## SUPPLIED TEXT
__________________________________________________
I could write the following simple code:
::
imgs = glob('*.png')
features = [computefeatures(img,parameter=2) for img in imgs]
clusters = []
bics = []
for k in xrange(2,200):
for repeat in xrange(10):
clusters.append(kmeans(features,k=k,random_seed=repeat))
bics.append(compute_bic(clusters[-1]))
Nr_clusters = argmin(bics) // 10
Very simple and solves the problem. However, if I want to take advantage of
the obvious parallelisation of the problem, then I need to write much more
complicated code. My traditional approach is to break this down into smaller
scripts. I'd have one to compute features for some images, I'd have another to
merge all the results together and do some of the clustering, and, finally, one
to merge all the results of the different clusterings. These would need to be
called with different parameters to explore different areas of the parameter
space, so I'd have a couple of scripts just for calling the main computation
scripts. Intermediate results would be saved and loaded by the different
processes.
__________________________________________________
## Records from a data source
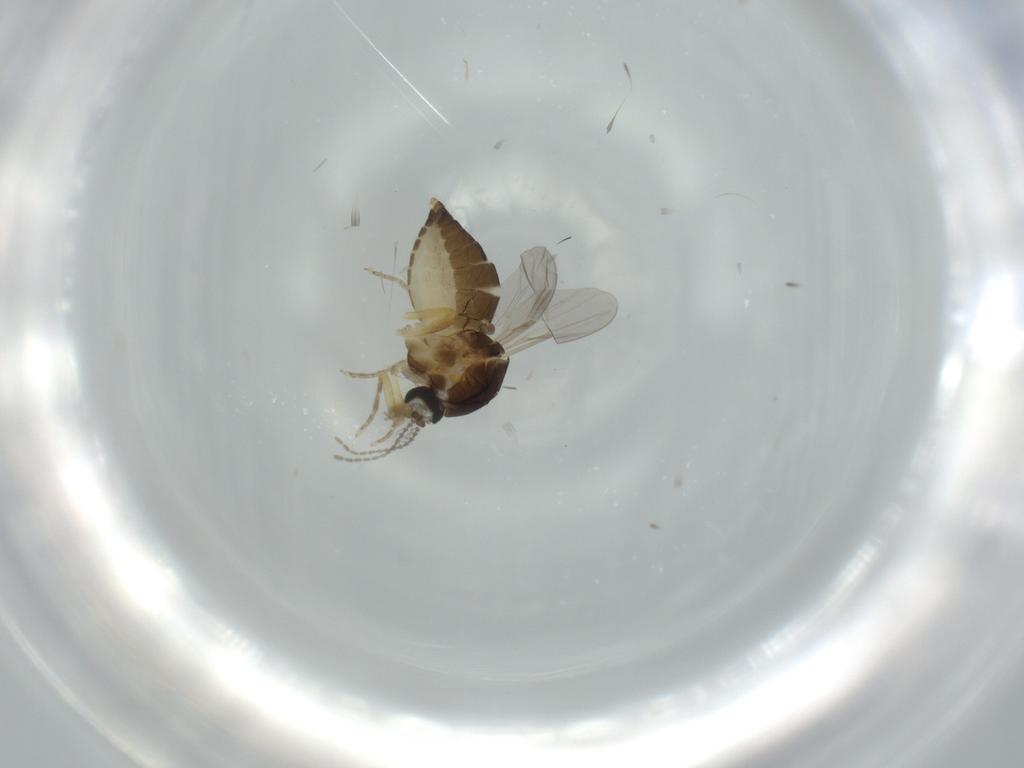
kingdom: Animalia
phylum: Arthropoda
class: Insecta
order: Diptera
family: Ceratopogonidae
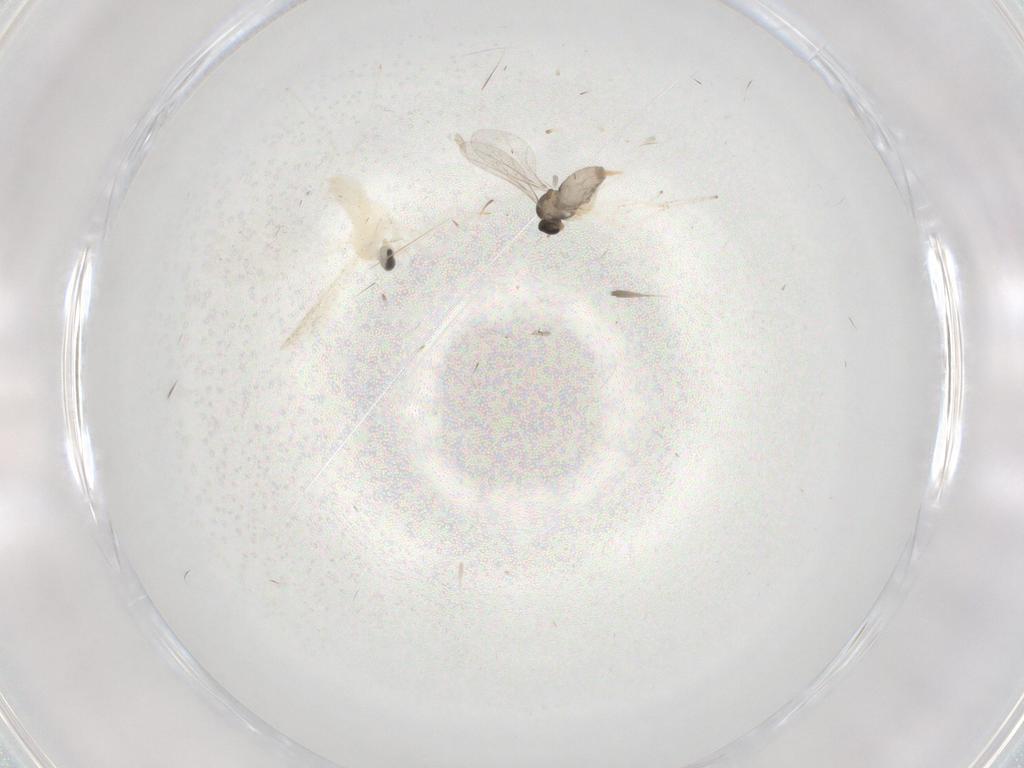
__________________________________________________
## SET TASKS
a – In the passage on parallelizing the clustering code, how would intermediate results be passed between the different processes?
b – Reproduce the part of the passage on parallelizing the clustering code between "I could write" and "clusters.append(kmeans(features,k=k,random_seed=repeat))", inclusive.

## SOLUTIONS TO EACH TASK
a – They would be saved and loaded by the different processes.

b –
I could write the following simple code:
::
imgs = glob('*.png')
features = [computefeatures(img,parameter=2) for img in imgs]
clusters = []
bics = []
for k in xrange(2,200):
for repeat in xrange(10):
clusters.append(kmeans(features,k=k,random_seed=repeat))